Access to transformed and enriched events stored in HDFS-based event store
All data feeds coming into Exabeam’s system are readily parsed, normalized, transformed, and enriched. This bridges the security knowledge gap and eliminates the high learning threshold for those data scientists wanting to work in UEBA but without domain expertise. This is one of the most valuable aspects of the ML SDK.
Access to read and create contexts in the database
Contextual information such as users’ department information are used to add dimensions to alerts. For example, alerts calibrated on the peer context. Context data is stored in the database for reading. Some use cases may desire the creation of new contexts. New machine learning-derived contexts can be written to the database for uses such as alert condition or calibration. For example, an alert should only be triggered in the context where the asset is learned to be a gateway. Learning from data to create new contexts is an important use case for machine learning in security analytics.
Access to the Apache-Spark computing platform
Exabeam’s machine learning use cases are built on Apache Spark. Some examples are described in this June blog and this August blog. External data scientists can enjoy the same level of implementation ease afforded by access to a computing ecosystem based on HDFS, MongoDB database, and Apache Spark engine.
Ability to create alerts
There are two primary use cases for machine learning for UEBA. One is to derive new contexts which I’ve already mentioned. The other is to create alerts for detection, whether it is a new way to detect malicious domains from DNS logs or to identify machines exhibiting unusual behavior over netflow logs. Via an API, an alert created by a data scientist with an algorithm running on Apache Spark is seamlessly integrated with other Exabeam-native alerts. Having alerts all within the same pane of glass for security analysts is an important user-interface requirement for operationalization of externally created alerts.
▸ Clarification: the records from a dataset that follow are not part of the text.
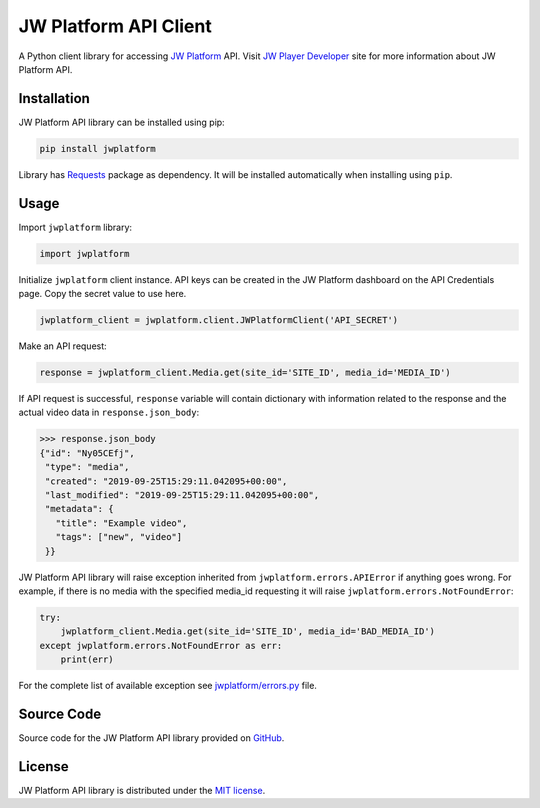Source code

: ======================
JW Platform API Client
======================

A Python client library for accessing `JW Platform`_ API. Visit `JW Player Developer`_ site for more information about JW Platform API.

Installation
------------

JW Platform API library can be installed using pip:

.. code-block:: bash

  pip install jwplatform

Library has `Requests`_ package as dependency. It will be installed automatically when installing using ``pip``.

Usage
-----

Import ``jwplatform`` library:

.. code-block:: python

  import jwplatform

Initialize ``jwplatform`` client instance. API keys can be created in the JW Platform dashboard on the API Credentials page. Copy the secret value to use here.

.. code-block:: python

  jwplatform_client = jwplatform.client.JWPlatformClient('API_SECRET')

Make an API request:

.. code-block:: python

  response = jwplatform_client.Media.get(site_id='SITE_ID', media_id='MEDIA_ID')

If API request is successful, ``response`` variable will contain dictionary with information related to the response and the actual video data in ``response.json_body``:

.. code-block:: python

  >>> response.json_body
  {"id": "Ny05CEfj",
   "type": "media",
   "created": "2019-09-25T15:29:11.042095+00:00",
   "last_modified": "2019-09-25T15:29:11.042095+00:00",
   "metadata": {
     "title": "Example video",
     "tags": ["new", "video"]
   }}

JW Platform API library will raise exception inherited from ``jwplatform.errors.APIError`` if anything goes wrong. For example, if there is no media with the specified media_id requesting it will raise ``jwplatform.errors.NotFoundError``:

.. code-block:: python

  try:
      jwplatform_client.Media.get(site_id='SITE_ID', media_id='BAD_MEDIA_ID')
  except jwplatform.errors.NotFoundError as err:
      print(err)

For the complete list of available exception see `jwplatform/errors.py`_ file.

Source Code
-----------

Source code for the JW Platform API library provided on `GitHub`_.

License
-------

JW Platform API library is distributed under the `MIT license`_.

.. _`JW Platform`: https://www.jwplayer.com/products/jwplatform/
.. _`JW Player Developer`: https://developer.jwplayer.com/jwplayer/reference#introduction-to-api-v2
.. _`jwplatform/errors.py`: https://github.com/jwplayer/jwplatform-py/blob/master/jwplatform/errors.py
.. _`MIT license`: https://github.com/jwplayer/jwplatform-py/blob/master/LICENSE
.. _`GitHub`: https://github.com/jwplayer/jwplatform-py
.. _`Requests`: https://pypi.python.org/pypi/requests/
A Spark-enabled architecture
The figure below shows components of Exabeam’s security analytics infrastructure. Data is ingested to HDFS from log connectors. Exabeam’s streaming processing engine, together with a MongoDB database, serves real-line anomaly detection based on statistical analysis. Here new or existing histogram-based models are fully configurable via configuration files. This is also where events are enriched in real time for HDFS-based event store. Exabeam’s Spark SDK allows development of batch-oriented use cases such as context estimation and detection use cases. The coordination between the real-time and batch learning and scoring are controlled via a data science server. Output of the ML algorithms are seamlessly integrated to the database which stores the newly ML-derived contexts, as well as the external ML-based alerts which are seamlessly integrated with the native alerts to ensure a uniform user experience.
In summary, Exabeam provides a security knowledge-infused data lake which substantially lowers the barriers of entry to security analytics. Exabeam’s ML SDK/API provides access to the Spark computing platform and the enriched data in HDFS and database, allowing data scientists to create additional value from their data.